Segment Start: Provided passage

     Oh yes I behaved like a good girl. I was polite to adults and listened to my teachers. I didn't sit on my little brother and try to squish him. Not that often. I ate all my vegetables and behaved. I loved my parents.  I did as I was told. I never was sent to the principal's office or fought with my friends.
     Until I took out my Barbie doll and became. Well...nasty.
      My best friend Gloria said to me once as we played with our dolls in my bedroom, "you get so mean when we play Barbies." I remember thinking she was right. I did. But her comment didn't stop me. I secretly liked being bad. My Barbie was sassy and bossy and didn't want anyone to tell her what to do.  She didn't say yes. She said no. A lot. She argued. Not just with the other Barbies, or Midge or Skipper, but also with her boyfriend, Ken. He could do no right.
    My Barbie and Ken wore these same outfits to the beach.   Ken sure was a snazzy dresser. His sandals even matched his red bathing suit. And what about the peppermint stripped cover up he is wearing? Maybe I felt threatened and upset with Ken because he turned the heads of not just the women, but some of the men, at the beach, too.
Segment End: Provided passage
Segment Start: Entries provided
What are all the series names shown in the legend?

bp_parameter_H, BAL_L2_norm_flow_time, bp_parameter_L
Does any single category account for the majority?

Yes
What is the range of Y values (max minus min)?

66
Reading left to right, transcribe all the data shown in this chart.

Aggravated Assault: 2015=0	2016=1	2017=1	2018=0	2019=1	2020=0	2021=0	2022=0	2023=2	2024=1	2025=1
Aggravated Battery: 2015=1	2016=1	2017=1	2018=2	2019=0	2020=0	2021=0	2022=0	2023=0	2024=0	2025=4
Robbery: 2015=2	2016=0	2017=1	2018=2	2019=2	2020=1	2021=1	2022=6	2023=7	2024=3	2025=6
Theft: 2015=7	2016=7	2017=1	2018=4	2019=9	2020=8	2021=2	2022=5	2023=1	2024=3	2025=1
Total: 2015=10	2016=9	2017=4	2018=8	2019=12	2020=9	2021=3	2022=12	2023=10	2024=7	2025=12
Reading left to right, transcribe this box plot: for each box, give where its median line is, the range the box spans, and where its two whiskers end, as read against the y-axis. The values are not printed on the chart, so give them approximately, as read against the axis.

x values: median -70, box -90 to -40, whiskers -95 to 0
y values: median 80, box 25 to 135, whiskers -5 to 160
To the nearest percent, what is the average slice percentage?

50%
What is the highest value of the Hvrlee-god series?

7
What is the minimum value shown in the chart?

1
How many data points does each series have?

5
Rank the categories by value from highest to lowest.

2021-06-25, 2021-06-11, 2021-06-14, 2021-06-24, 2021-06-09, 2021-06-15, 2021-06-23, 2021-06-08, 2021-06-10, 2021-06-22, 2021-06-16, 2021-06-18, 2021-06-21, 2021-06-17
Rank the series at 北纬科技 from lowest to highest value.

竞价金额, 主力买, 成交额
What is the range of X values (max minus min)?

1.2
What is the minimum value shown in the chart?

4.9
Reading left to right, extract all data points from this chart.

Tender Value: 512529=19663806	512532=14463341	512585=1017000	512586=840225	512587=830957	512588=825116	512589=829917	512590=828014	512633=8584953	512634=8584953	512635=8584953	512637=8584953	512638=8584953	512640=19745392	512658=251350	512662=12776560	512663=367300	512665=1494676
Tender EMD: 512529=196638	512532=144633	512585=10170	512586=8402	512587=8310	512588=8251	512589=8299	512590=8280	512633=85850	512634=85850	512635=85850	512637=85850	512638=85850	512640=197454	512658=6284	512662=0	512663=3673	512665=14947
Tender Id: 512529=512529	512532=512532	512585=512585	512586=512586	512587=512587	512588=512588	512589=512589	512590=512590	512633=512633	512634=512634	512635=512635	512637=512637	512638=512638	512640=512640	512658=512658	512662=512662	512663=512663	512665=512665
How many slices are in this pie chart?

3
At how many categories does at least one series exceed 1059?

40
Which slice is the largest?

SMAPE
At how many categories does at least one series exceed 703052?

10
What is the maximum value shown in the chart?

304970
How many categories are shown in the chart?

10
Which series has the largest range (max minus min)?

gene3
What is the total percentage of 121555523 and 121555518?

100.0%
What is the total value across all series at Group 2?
Segment End: Entries provided
* **Activity**
Can you extract the section of the Barbie passage starting at "My Barbie and" and ending at "the beach, too."? You won't need the recorded data.

* **Problem solution**
My Barbie and Ken wore these same outfits to the beach.   Ken sure was a snazzy dresser. His sandals even matched his red bathing suit. And what about the peppermint stripped cover up he is wearing? Maybe I felt threatened and upset with Ken because he turned the heads of not just the women, but some of the men, at the beach, too.